Ememem se serait aussi attelé à la rue Fongate, à la rue des Trois-Mages, ainsi qu’à la corniche Kennedy, face à la mer, ou encore au boulevard d’Athènes, près de la gare. Des œuvres éphémères qui naissent spontanément et disparaissent parfois : vouées à l’agitation des rues, deux des créations marseillaises de l’artiste auraient déjà disparu.
Tel un « chirurgien des trottoirs », Ememem s’attelle à raccommoder les blessures de la ville, peu importe leur taille. « C’est un acte poétique et une manière de rendre beau ce qui est cassé », indique Edwige Michelle, membre de l’équipe de l’artiste qui souhaite conserver le mystère sur son identité. Comme une sorte de « commémoration des petits accidents de la rue », le céramiste urbain « laisse toujours une trace de ce qui s’est passé, en le sublimant. Ce n’est pas réparé comme si de rien n’était ».
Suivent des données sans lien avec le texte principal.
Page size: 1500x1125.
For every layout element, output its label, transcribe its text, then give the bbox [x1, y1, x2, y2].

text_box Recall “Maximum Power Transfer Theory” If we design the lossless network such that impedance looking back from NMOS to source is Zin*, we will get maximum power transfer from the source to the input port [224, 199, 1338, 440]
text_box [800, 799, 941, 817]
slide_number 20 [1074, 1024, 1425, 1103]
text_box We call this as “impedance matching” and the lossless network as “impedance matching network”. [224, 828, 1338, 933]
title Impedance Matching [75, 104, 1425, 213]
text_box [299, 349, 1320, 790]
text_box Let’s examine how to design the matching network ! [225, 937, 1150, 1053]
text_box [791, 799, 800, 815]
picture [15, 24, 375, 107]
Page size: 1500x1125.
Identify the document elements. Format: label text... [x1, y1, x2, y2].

« Gros coup de cœur » pour Marseille
En sept ans de cette pratique sauvage, Ememem aurait ainsi réalisé « plus de 500 œuvres en Europe », poursuit Edwige. La plupart se concentrent à Lyon, son terrain de jeu d’origine, mais aussi à Paris, Arles, Sète, Besançon… ainsi que dans d’autres pays où il est invité à l’occasion de festivals de street art et d’art contemporain, comme en Norvège, en Écosse, en Irlande, en Allemagne, en Italie ou en Espagne ».
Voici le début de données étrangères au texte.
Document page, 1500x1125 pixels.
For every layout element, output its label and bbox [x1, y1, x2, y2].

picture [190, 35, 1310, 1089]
Mais l’artiste aurait eu un « gros coup de cœur » pour la cité phocéenne, comme en témoignent ses huit œuvres posées en une semaine à Marseille. « C’est la première fois qu’il fait autant de flacking dans une ville en si peu de temps ! », confie Edwige.
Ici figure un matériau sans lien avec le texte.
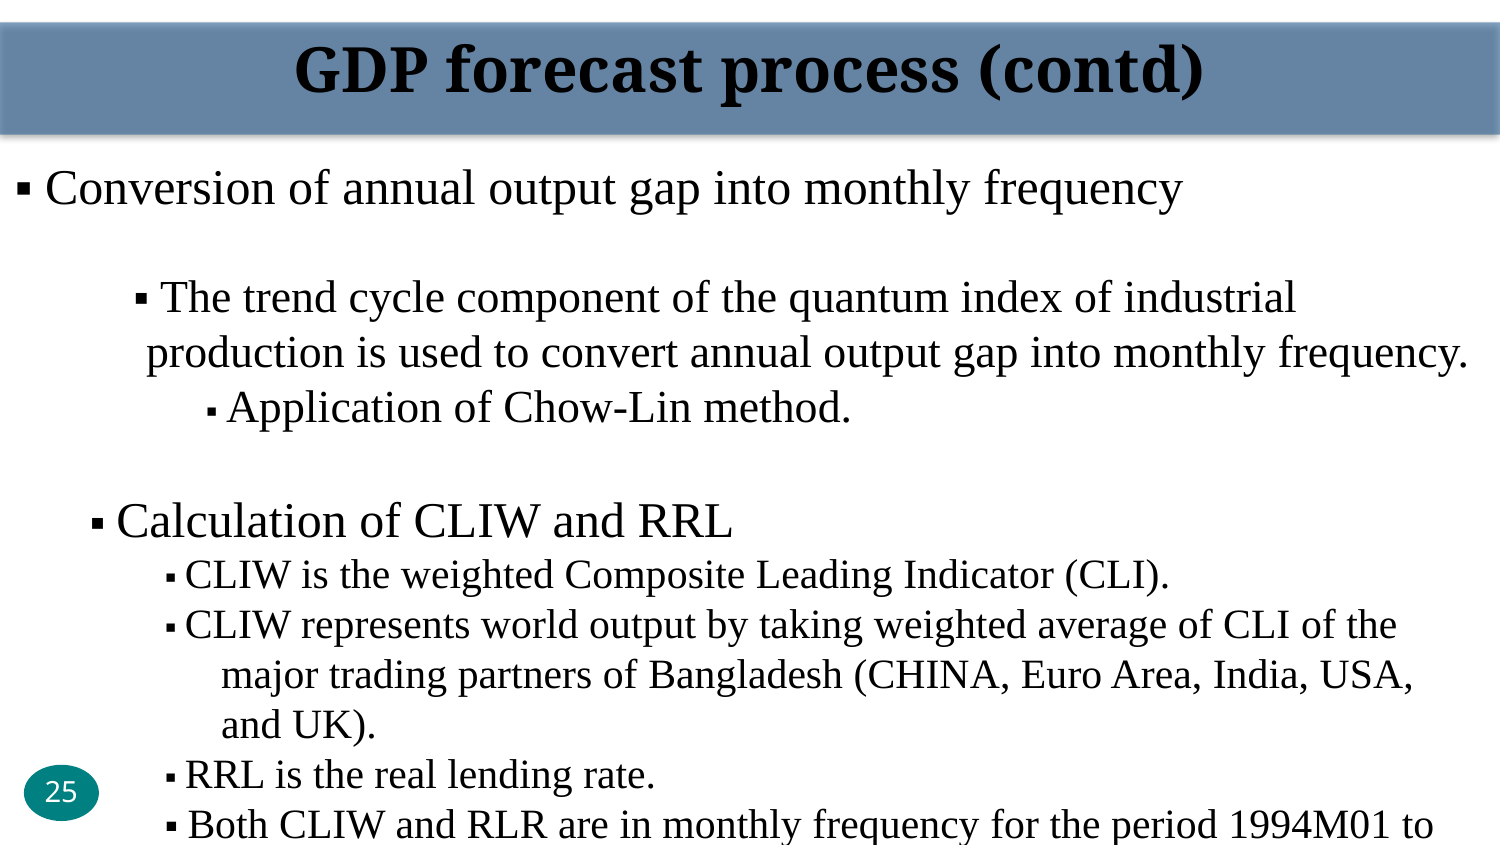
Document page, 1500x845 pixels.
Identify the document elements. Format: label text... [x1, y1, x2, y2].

text_box GDP forecast process (contd) [0, 22, 1500, 112]
text_box ▪ Conversion of annual output gap into monthly frequency ▪ The trend cycle component of the quantum index of industrial production is used to convert annual output gap into monthly frequency. ▪ Application of Chow-Lin method. ▪ Calculation of CLIW and RRL ▪ CLIW is the weighted Composite Leading Indicator (CLI). ▪ CLIW represents world output by taking weighted average of CLI of the major trading partners of Bangladesh (CHINA, Euro Area, India, USA, and UK). ▪ RRL is the real lending rate. ▪ Both CLIW and RLR are in monthly frequency for the period 1994M01 to 2020M12. [0, 147, 1500, 845]
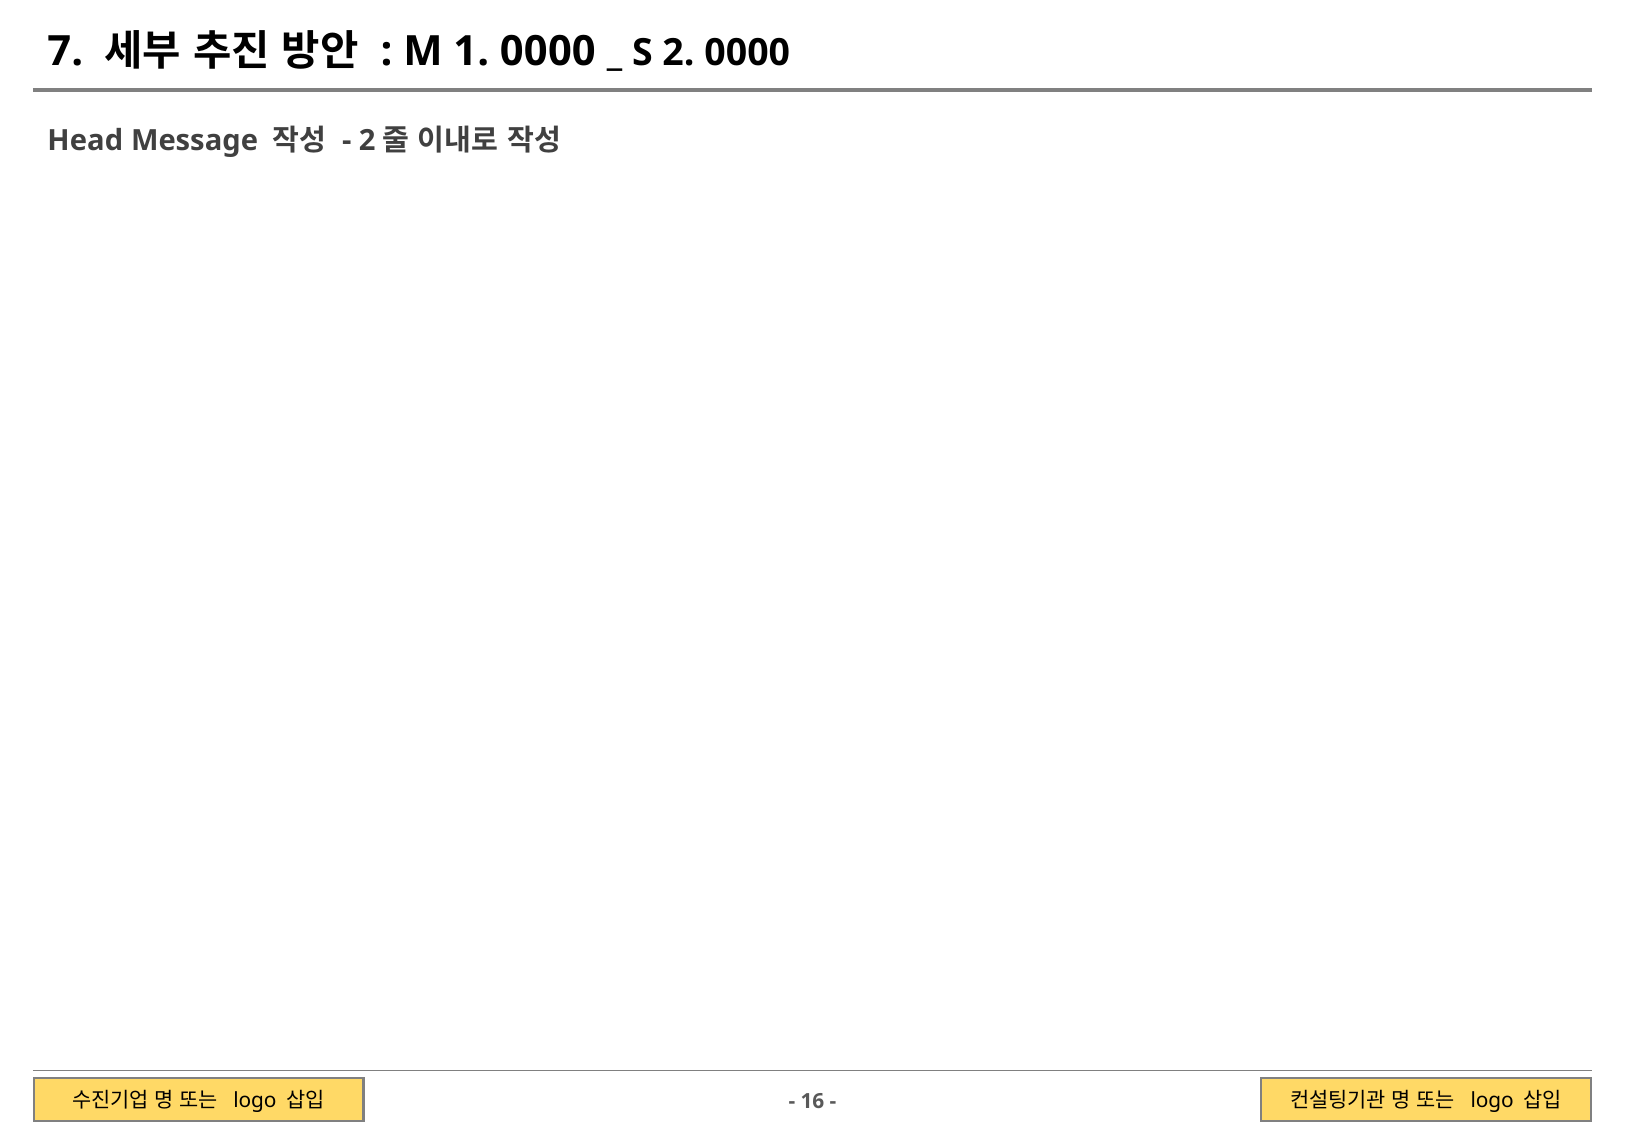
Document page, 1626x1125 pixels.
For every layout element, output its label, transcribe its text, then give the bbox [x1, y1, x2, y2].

text_box 7. 세부 추진 방안 : M 1. 0000 _ S 2. 0000 [32, 16, 1061, 81]
text_box Head Message 작성 - 2줄 이내로 작성 [32, 113, 1593, 164]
« Il a adoré Marseille et ses trottoirs qui avaient plein de choses à dire, il ne savait plus où donner de la tête. Les rues marseillaises lui ont donné beaucoup de choses à voir et à écouter. L’ambiance de la ville l’a inspiré, il s’est senti très à l’aise avec le brassage et le métissage de la ville. C’est ce qu’il fait dans ses œuvres en mariant les couleurs et les matières différentes qui, ensemble, donnent quelque chose de très beau ».
Après cette première escapade marseillaise, Ememem aurait encore bien d’autres œuvres en réserve. L’artiste prévoit déjà une deuxième session de flacking sur les chaussées de la ville, au printemps.